"Kita harus memberitahu ke orang-orang. Seperti kasus siswi Gorontalo. Ini banyak sekali kecaman. Jadi membuat si anak perempuan ini mengalami reviktimisasi," tegasnya.
Reviktimisasi adalah kondisi ketika seseorang menjadi korban kembali atau berulang.
Selain child grooming, Zoya juga menyinggung soal adanya relasi kuasa di dalam kasus ini.

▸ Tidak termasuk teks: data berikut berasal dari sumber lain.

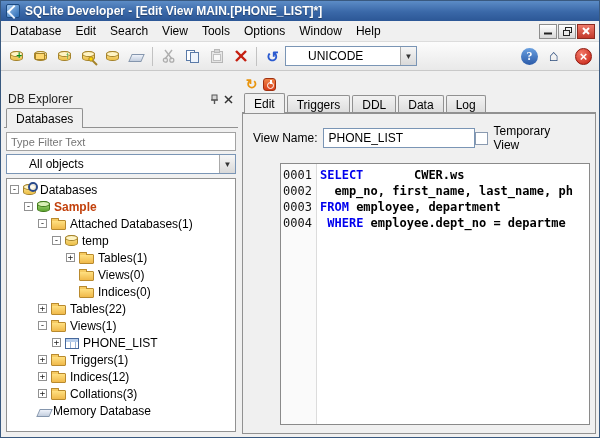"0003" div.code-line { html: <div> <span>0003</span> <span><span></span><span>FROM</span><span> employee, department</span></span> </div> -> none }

"Ada relasi kuasa. Ini dari guru. Takutlah dia. Tapi kok kayaknya jago banget. Kenapa orang berasumsi dia sudah pasti menikmati itu?Mau dia menikmati atau apa pun, sebagai orang dewasa, harusnya tidak memanfaatkan anak di bawah umur," tegasnya.
Apa lagi saat masih remaja, Prefrontal cortex (PFC) atau korteks prefrontal belum berkembang sempurna.

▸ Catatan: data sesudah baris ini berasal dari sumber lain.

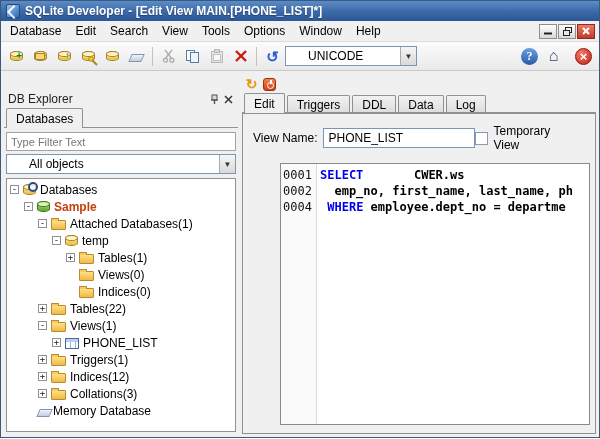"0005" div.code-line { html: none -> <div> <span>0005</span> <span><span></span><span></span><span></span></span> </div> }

PFC adalah bagian otak yang berfungsi untuk mengatur fungsi eksekutif dan kognisi tingkat tinggi.
Zoya pun mencontohkan kasus siswi Gorontalo dengan film di tahun 1997 berjudul Lolita.
Di mana Lolita yang masih berada di usia anak, mengalami child grooming dari ayah tirinya.
"Seolah-olah memberikan kasih sayang dari ayah tiri. Dia sampai menikahi ibunya si Lolita. Demi untuk mendekati si Lolita ini. Serem kan?" Lanjutnya.
Zoya menekankan bahwa kasus kekerasan seksual terjadi karena ada niatan dari pelakunya sehingga masyarakat diminta untuk berhenti melanggengkan budaya menyalahkan korban.
"Para korban harus cepat untuk mencari bantuan dan anak-anak yang kena grooming harus benar-benar mau ngelapor ke orangtuanya," pungkas Zoya.